Dataset excerpt
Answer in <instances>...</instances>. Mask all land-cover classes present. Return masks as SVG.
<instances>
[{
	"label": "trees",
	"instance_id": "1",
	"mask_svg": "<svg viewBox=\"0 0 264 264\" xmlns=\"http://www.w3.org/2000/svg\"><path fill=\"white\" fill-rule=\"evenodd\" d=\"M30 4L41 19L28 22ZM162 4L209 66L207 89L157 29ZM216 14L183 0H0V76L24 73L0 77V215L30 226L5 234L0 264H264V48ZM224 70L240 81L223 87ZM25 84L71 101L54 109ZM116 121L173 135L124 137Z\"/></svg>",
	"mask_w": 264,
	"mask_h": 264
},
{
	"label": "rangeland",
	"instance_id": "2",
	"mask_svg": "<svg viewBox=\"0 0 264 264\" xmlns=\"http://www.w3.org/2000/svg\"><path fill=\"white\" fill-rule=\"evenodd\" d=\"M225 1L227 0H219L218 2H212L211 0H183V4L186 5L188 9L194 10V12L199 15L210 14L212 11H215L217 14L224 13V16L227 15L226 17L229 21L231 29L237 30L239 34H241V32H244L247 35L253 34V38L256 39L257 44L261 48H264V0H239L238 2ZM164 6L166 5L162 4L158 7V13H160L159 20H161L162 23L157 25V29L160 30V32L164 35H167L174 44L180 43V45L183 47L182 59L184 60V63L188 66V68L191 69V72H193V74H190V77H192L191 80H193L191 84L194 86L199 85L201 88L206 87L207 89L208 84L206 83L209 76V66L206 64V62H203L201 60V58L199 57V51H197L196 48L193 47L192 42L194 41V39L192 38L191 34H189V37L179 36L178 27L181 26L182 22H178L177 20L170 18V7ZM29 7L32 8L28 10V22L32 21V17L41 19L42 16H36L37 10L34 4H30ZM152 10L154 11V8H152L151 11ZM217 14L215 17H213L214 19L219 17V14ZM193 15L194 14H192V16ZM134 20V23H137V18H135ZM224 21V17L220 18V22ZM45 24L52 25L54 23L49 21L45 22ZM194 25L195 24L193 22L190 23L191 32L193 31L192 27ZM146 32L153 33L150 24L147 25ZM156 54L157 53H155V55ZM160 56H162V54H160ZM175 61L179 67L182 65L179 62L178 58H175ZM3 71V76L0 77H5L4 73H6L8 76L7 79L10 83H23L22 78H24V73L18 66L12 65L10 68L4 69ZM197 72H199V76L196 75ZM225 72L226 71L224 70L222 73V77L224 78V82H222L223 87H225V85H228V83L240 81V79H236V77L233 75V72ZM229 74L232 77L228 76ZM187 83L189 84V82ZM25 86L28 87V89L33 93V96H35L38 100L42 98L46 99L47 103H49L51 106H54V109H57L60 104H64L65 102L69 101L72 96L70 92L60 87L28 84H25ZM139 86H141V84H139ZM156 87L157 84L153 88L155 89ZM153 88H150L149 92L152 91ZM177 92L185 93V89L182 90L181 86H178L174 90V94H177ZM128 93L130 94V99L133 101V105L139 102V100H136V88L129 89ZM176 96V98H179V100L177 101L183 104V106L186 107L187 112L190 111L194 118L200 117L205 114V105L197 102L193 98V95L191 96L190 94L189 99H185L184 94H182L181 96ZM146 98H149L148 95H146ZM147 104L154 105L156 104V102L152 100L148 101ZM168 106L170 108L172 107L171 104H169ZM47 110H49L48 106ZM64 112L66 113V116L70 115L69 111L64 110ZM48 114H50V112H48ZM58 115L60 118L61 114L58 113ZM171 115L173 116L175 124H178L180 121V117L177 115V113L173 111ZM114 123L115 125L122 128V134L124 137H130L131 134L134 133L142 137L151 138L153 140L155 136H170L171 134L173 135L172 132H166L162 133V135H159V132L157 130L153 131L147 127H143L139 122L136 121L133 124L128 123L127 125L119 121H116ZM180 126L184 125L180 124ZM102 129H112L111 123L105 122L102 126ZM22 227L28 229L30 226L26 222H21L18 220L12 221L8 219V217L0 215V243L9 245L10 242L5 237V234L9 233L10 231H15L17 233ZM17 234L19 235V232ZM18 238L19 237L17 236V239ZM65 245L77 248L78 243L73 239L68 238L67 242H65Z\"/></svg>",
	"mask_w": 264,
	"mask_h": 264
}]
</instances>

Instruction ::
Extract every line of the listing above that contains the string "instances", treating uppercase and lowercase as distinct.

Full output ::
Answer in <instances>...</instances>. Mask all land-cover classes present. Return masks as SVG.
<instances>
</instances>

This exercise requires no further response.